Chloe Kelly (Londres, 27 años) vuelve, otra vez, al mismo lugar. Tres años después de marcar el gol que dio a Inglaterra su primera Eurocopa en Wembley ante Alemania —ese que quedó grabado en la memoria colectiva mientras agitaba su camiseta—, se encuentra, de nuevo, en la antesala de una final. Otra vez como revulsivo durante todo el torneo. Otra vez como una pieza tan decisiva como necesaria. Kelly no necesita llamar la atención: ya lo hace. Por su cinta blanca en el pelo, por su particular forma de lanzar penaltis, por su carácter a medio camino entre la confianza y la provocación. Y también por lo que ha vivido esta temporada: quedó marginada en el Manchester City, se planteó tomarse un descanso del fútbol, y estuvo cerca de quedarse fuera de la Eurocopa. Pero el Arsenal le devolvió la sonrisa, le dio minutos, una final de Champions y un título. Ahora, en Suiza, ha vuelto a ser imprescindible para Inglaterra, revolucionando partidos, asistiendo, marcando. Si no hubiese pasado por todo eso, quizás Inglaterra, que llega con más dudas que certezas, no estaría en la final contra España.

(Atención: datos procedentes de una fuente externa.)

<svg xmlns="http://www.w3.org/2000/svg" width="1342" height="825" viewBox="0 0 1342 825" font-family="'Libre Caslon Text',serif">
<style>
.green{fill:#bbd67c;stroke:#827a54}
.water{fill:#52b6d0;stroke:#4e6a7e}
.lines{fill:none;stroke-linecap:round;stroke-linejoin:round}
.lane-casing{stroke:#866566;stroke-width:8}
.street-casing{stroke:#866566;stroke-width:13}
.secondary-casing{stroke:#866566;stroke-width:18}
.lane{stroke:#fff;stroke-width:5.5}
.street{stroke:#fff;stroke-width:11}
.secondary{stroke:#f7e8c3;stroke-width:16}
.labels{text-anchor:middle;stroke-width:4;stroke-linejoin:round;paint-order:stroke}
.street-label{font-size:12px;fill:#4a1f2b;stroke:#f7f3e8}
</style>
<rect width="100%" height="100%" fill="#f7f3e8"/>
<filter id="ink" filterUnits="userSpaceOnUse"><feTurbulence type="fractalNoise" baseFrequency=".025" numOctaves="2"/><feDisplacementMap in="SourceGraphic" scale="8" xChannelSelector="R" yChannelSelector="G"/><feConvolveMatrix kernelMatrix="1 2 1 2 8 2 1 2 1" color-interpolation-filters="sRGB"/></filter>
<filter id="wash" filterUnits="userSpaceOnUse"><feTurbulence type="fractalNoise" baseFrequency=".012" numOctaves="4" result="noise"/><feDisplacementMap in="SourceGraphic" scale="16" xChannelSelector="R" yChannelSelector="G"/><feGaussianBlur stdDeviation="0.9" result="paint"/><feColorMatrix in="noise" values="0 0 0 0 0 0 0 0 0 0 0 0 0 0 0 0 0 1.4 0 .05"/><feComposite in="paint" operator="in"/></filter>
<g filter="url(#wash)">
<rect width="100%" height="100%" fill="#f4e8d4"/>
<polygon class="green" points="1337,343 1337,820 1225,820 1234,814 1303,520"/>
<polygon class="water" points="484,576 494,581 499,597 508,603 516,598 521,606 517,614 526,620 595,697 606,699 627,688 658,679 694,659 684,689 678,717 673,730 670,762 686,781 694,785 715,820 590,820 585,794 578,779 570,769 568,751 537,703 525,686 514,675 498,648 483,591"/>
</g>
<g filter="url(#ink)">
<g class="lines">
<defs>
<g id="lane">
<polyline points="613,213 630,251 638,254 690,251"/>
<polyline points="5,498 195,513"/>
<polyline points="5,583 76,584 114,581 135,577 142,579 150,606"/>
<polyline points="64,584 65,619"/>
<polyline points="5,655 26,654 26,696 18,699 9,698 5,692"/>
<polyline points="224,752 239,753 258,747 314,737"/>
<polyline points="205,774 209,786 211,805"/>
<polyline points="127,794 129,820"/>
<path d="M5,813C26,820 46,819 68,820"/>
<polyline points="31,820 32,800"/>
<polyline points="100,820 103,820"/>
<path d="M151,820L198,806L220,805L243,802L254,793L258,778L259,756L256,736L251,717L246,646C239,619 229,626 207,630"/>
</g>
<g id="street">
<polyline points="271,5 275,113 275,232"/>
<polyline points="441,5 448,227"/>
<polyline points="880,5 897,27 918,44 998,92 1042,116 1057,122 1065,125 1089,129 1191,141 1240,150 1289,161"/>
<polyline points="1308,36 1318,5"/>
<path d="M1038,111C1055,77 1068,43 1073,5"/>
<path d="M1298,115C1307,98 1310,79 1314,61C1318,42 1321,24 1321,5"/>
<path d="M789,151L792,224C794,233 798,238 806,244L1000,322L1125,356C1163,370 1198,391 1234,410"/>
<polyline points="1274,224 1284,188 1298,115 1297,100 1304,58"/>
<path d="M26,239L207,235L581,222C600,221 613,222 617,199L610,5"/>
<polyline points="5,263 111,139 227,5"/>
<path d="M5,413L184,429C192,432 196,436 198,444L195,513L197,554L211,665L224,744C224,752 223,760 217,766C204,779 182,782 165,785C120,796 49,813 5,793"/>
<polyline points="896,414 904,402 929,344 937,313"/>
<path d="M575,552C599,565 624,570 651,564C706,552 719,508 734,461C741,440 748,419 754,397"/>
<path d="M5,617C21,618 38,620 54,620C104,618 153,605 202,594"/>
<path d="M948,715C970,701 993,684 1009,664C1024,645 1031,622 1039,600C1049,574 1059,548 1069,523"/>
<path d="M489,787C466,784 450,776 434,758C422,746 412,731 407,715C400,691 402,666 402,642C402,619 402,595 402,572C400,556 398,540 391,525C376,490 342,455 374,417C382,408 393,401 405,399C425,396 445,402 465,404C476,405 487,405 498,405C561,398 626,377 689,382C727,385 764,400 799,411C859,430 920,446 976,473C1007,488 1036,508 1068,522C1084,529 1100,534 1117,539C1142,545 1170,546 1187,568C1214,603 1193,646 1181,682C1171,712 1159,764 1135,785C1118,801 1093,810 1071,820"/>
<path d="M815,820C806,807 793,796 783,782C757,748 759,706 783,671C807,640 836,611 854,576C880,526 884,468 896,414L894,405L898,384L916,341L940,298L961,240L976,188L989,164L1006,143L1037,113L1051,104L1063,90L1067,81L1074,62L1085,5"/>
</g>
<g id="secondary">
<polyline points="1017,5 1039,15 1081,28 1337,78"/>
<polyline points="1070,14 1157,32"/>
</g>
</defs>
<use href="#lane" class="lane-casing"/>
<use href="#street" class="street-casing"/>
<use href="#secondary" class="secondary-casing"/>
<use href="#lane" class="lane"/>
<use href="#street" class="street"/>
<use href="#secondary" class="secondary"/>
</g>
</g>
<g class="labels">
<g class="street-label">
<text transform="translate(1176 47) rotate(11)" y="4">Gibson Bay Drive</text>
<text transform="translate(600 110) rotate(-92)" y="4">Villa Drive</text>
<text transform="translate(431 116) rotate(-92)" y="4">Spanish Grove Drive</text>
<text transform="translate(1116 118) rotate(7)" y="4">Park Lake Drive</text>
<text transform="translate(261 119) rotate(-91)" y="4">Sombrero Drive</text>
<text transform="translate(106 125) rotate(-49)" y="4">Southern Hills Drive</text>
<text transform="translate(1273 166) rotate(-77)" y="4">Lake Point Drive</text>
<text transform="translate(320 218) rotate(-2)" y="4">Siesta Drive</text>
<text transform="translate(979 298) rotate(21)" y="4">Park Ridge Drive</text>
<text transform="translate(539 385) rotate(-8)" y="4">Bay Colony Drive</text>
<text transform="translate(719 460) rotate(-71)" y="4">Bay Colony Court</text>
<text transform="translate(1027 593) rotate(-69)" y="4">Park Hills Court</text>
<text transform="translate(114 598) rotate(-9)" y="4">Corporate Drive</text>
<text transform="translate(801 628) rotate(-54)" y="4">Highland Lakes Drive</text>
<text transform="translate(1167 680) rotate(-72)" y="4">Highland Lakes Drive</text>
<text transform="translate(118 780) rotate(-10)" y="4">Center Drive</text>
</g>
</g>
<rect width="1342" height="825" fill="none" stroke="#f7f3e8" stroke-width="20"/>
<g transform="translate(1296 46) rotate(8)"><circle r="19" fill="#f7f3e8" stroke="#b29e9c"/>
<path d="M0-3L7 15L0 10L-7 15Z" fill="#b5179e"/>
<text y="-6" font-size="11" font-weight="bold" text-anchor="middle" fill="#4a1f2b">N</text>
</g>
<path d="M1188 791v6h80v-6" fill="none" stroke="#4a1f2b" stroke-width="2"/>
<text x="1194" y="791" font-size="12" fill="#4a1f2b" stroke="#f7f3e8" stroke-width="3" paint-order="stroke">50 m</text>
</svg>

De los cinco partidos del torneo, Kelly no ha sido titular en ninguno. Ha jugado 169 minutos, pero es la suplente más influyente de la Euro: ha generado ocho ocasiones y ha completado 19 centros, dos de ellos fundamentales contra Suecia. Entró en el minuto 78 con Inglaterra perdiendo 2-0, asistió en los goles de Lucy Bronze y Michelle Agyemang, y mandó el partido a penaltis. Tras tres fallos consecutivos de las inglesas, Kelly lanzó el quinto. Y lo marcó. Esa confianza volvió a ser decisiva para ella, y ella para el equipo. Entró en el 77, poco antes de que Agyemang empatara. En la prórroga, volvió a asumir un —dudoso— penalti. “Estoy confiada”, le dijo a Alex Greenwood después de que Sarina y el staff confiase en que una de ellas dos debía ser la elegida. Lo lanzó, falló, pero convirtió el rechace en un gol en el minuto 119 suficiente para que Inglaterra estuviese otra vez en la final.